O artista quando movido por este afecto, torna-se hóspede inconstante e aguerrido do sonho; entretanto, arrumá-lo, esquematizá-lo, seria o mesmo que destruir uma construção viva e prendê-la ao inteligível. O Cinema bem comportado é a criança que ainda não alcançou a espontaneidade anárquica dos movimentos; que, atingidos, exploram a dimensão pictórica do falso e do agenciamento explosivo na criação.



Conclusão


Apenas uma sombra que não pode ser vista!




Notas



1.DELEUZE, Gilles. Lembranças a um espinosista, I. In: Devir-Intenso, devir-animal, devir imperceptível. In: Mil Platôs 4. São Paulo, Ed. 34, 2005.

2. idem, pág. 41.

3. idem, pág. 39.

4. idem, pág. 40.

5. idem, pág. 39.

6. idem, pág. 42.

7. idem, pág. 39.

8. idem, pág. 42.




Bibliografia



1. BAUDRILLARD, Jean. Da Sedução. Tradução: Tânia Pellegrini. Campinas, SP: Papirus, 1991.


2. DELEUZE, Gilles e GUATTARI, Félix. Mil Platôs: Capitalismo e Esquizofrenia, vol 4. Tradução de Suely Rolnik. São Paulo: Editora 34, 1997.


3. DELEUZE, Gilles; GUATTARI, Felix,. Kafka: por uma literatura menor. Rio de Janeiro: Imago, 1977.


4. DEMPSEY, Amy. Estilos, Escolas e Movimentos. Tradução: Carlos Eugênio Marcondes de Moura. São Paulo: Cosac & Naif, 2003.


5. DESCARTES, René. Discurso sôbre o método. São Paulo : Hemus 1972.


6. KAFKA, Franz. A metamorfose. 6. ed. Rio de Janeiro: Civilização brasileira, 1993.


7. LÉVI-STRAUSS, Claude. Antropologia estrutural. Rio de Janeiro : Tempo Brasileiro, 1967.
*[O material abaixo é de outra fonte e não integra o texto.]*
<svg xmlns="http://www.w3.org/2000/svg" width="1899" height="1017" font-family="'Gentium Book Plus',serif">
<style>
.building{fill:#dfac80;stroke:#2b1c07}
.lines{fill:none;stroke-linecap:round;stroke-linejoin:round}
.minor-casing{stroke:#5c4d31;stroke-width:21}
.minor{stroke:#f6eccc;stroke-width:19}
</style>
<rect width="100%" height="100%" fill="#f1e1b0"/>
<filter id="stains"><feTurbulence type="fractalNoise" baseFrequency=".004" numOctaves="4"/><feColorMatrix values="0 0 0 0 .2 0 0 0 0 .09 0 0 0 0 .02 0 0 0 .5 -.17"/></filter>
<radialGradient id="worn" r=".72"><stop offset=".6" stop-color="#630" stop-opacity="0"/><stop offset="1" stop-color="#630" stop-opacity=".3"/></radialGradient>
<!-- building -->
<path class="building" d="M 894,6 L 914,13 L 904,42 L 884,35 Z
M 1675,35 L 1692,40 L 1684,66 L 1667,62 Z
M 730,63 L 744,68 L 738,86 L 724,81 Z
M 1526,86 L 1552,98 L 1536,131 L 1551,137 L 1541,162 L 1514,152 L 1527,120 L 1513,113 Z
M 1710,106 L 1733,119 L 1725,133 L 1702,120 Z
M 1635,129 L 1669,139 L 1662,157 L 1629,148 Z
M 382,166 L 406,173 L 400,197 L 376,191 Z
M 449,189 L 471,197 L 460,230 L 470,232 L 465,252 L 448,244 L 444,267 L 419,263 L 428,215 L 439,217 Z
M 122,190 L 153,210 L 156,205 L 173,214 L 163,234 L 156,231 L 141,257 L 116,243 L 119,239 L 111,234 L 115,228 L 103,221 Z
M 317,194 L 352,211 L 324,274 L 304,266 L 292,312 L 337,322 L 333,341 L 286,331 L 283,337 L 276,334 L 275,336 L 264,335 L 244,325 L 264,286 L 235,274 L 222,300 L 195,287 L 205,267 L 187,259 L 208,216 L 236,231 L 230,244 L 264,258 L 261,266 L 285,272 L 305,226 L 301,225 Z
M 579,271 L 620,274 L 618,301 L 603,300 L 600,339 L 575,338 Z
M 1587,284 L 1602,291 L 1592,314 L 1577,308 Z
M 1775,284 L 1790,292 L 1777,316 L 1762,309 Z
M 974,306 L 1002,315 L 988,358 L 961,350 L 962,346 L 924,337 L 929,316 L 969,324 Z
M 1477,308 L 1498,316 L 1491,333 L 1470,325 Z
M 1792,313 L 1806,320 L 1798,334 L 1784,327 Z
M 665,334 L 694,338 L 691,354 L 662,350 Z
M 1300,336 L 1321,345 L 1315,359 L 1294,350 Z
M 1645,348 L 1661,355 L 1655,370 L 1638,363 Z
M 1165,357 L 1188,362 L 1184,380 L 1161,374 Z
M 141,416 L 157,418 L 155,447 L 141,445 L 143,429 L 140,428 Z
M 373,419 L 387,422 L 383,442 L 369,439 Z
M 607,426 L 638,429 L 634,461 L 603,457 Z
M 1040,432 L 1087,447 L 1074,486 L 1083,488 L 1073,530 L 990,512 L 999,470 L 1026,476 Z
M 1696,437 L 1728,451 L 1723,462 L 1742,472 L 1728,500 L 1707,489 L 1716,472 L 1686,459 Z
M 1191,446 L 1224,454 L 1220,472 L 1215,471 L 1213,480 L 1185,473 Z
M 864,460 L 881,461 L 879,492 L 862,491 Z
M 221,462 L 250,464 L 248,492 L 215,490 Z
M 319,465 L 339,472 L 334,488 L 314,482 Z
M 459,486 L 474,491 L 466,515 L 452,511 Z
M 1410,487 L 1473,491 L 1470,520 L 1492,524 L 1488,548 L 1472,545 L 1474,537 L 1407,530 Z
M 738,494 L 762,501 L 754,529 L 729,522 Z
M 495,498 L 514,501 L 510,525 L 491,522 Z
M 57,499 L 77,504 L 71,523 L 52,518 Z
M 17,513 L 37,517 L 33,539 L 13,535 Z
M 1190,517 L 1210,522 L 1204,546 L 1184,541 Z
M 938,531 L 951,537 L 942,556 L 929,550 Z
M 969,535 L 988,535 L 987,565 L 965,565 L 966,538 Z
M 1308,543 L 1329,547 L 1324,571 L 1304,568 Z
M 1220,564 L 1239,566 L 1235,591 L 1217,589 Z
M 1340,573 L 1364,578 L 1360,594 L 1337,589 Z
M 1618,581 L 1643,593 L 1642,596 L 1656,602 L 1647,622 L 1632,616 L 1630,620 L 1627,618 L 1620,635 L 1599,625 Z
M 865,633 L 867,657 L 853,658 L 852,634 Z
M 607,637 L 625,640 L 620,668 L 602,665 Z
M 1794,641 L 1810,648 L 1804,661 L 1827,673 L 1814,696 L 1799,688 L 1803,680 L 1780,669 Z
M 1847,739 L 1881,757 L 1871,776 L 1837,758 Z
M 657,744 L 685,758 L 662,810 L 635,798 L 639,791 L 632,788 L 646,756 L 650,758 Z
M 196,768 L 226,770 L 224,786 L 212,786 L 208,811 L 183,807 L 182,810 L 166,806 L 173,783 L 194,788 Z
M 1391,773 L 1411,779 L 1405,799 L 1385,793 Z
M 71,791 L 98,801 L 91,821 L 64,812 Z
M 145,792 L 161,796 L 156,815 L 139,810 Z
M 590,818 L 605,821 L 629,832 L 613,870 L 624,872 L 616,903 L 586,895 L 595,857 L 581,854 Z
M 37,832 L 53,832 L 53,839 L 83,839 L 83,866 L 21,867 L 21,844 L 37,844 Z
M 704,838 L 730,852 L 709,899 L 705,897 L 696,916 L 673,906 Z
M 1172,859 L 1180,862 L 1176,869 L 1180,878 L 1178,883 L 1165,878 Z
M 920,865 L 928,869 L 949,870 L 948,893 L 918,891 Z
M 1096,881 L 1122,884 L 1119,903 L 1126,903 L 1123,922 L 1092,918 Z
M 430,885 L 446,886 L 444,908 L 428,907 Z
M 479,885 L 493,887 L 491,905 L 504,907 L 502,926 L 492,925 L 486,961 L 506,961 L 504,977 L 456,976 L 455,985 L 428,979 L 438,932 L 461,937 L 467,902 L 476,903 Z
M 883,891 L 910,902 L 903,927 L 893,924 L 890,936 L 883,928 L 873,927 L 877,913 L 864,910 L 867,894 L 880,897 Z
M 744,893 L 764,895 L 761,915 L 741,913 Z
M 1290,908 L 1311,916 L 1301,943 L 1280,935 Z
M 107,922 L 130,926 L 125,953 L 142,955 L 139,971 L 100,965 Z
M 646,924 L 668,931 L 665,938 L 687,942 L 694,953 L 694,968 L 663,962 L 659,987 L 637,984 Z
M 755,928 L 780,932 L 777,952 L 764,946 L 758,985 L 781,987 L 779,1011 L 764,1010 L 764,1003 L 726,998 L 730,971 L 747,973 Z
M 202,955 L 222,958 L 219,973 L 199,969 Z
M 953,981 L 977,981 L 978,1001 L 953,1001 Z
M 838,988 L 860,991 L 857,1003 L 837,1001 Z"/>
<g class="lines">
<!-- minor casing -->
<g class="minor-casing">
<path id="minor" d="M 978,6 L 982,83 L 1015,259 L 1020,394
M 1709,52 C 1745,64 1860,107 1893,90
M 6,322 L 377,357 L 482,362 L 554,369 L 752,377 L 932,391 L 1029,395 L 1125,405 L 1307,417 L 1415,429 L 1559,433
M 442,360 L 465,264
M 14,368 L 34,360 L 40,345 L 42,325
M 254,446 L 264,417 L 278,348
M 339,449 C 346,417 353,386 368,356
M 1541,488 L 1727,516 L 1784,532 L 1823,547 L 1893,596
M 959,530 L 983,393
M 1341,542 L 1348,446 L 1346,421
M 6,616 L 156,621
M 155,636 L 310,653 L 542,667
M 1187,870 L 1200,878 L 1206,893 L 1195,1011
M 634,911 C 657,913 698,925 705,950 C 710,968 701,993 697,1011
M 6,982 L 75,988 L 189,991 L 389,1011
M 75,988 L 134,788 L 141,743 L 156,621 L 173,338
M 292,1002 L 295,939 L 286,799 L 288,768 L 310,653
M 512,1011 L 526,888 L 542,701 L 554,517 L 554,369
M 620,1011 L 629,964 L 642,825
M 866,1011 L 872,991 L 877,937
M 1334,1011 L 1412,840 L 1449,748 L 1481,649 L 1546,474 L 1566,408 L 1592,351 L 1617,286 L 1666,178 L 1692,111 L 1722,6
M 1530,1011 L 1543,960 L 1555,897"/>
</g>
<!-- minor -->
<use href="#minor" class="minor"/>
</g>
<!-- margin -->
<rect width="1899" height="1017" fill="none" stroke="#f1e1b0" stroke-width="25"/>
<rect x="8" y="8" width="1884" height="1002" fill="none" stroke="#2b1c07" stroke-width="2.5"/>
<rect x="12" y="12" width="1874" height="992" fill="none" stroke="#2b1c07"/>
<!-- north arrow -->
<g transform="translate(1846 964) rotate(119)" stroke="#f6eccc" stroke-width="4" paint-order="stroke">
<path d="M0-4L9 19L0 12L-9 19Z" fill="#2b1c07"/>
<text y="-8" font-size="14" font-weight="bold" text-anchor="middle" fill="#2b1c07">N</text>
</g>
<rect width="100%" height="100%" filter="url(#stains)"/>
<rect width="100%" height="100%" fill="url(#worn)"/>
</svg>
8. MOREAU, Joseph. Espinosa e o espinosismo. Lisboa: Edições 70, 1982.

9. PROPP, V. IA'. (Vladimir IAkovlevich). As raízes históricas do conto maravilhoso. São Paulo: M. Fontes, 1997


10. ROBBE-GRILLET, Alain. Por um novo romance . São Paulo : Nova Critica, 1969.


11. WOOLF, Virginia. Orlando. 5. ed. Rio de Janeiro: Nova Fronteira, 1988.